# Inelastic Momentum / Centripetal force problem

1. Aug 12, 2013

### PsychonautQQ

1. The problem statement, all variables and given/known data
A small wooden block with mass .8kg is suspeded from the lower end of a light cord that is 1.6m long. The block is initially at rest. A bullet with mass 12g is fired at the block with a horizontal velocity vi. The bullet strikes the block and becomes embedded in it. After the collision the combined object swings on the end of the cord. When the block has risen a vertical height of .8m, the tension in the cord is 4.8N. What is the initial speed vi of the bullet?

2. Relevant equations
conservation of energy
conservation of momentum
centripital acceleration = v^2/r

3. The attempt at a solution

first the simple part...
b subscript = bullet
x subscript = block
v2b = v2x
mbv1b = mbv2b + mxv2x
mbv1b = (mb+mx)v2x
v1b = ((mb+mx)v2x)/mb

Then i set up the centripetal force equation like this:
mx(v2x^2 / r) = T - mx*g*sin∅
sin∅ turns out to be .5

so v2x = ((T-mx*g*.5*r)/mx)^1/2

plugging this number into conservation of momentum i end up getting that the bullet was traveling at 90 m/s, but i'm supposed to get 330 m/s according to a website (which might be wrong but probably isn't).
I probably set up my centriptal force part wrong? help? The website that gives the answer 330 says TSin∅=ma... how could they leave gravity out? and why did they put the sin∅ onto the tension?

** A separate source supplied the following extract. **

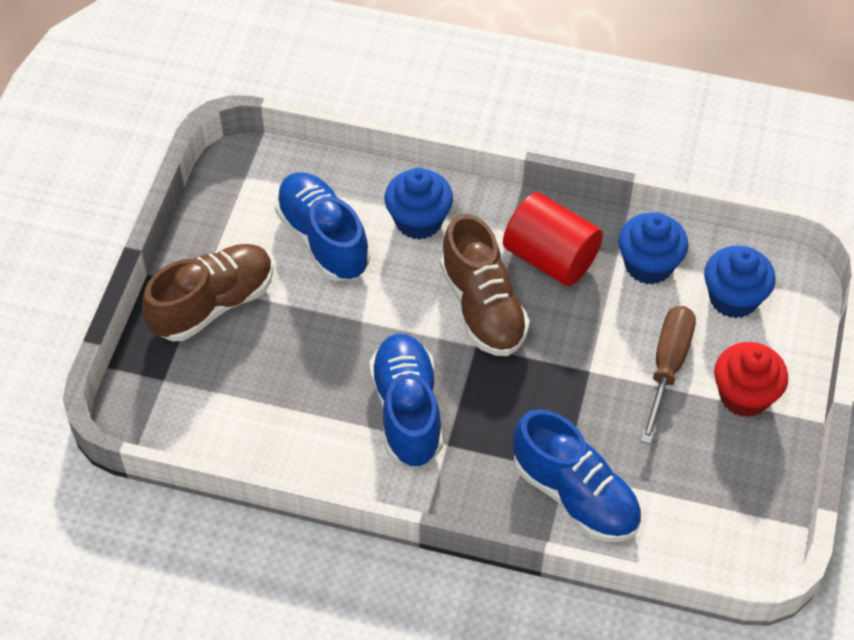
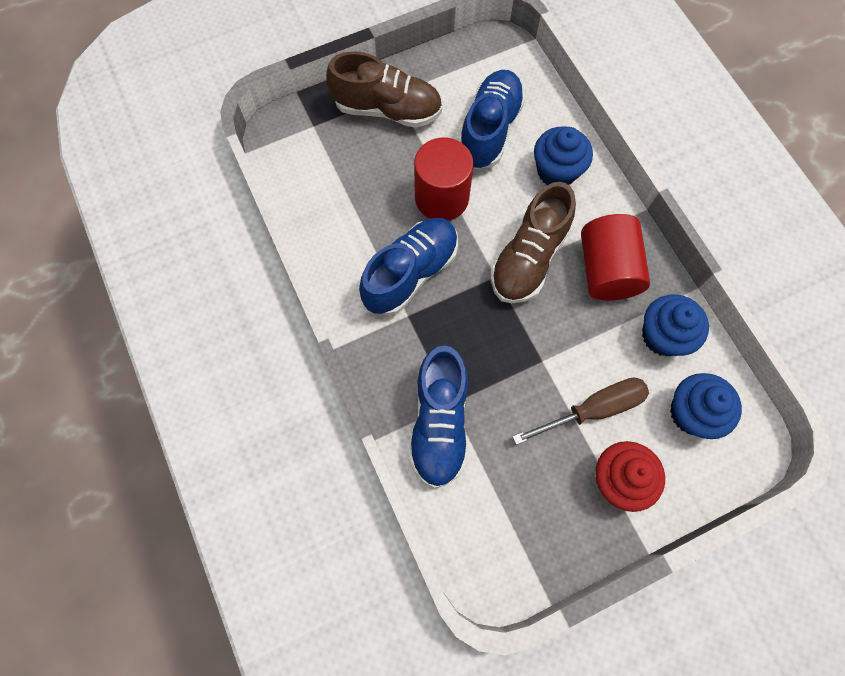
camera: 50 degrees right, 15 degrees up
(354, 329) = (441, 198): none -> red cylinder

Doesn't it point in the direction of the centripetal acceleration already?

2. Aug 12, 2013

### vela

Staff Emeritus
The equation is only good for when the block is moving with speed ${v_x}_2$, which is when it's at the bottom — in other words, when $\theta=90^\circ$. As the pendulum swings up, it slows down. The lefthand side is no longer equal to $\frac{m_x {v_x}_2^2}{r}$ because its speed is no longer ${v_x}_2$.

Instead of using F=ma here, try using conservation of energy.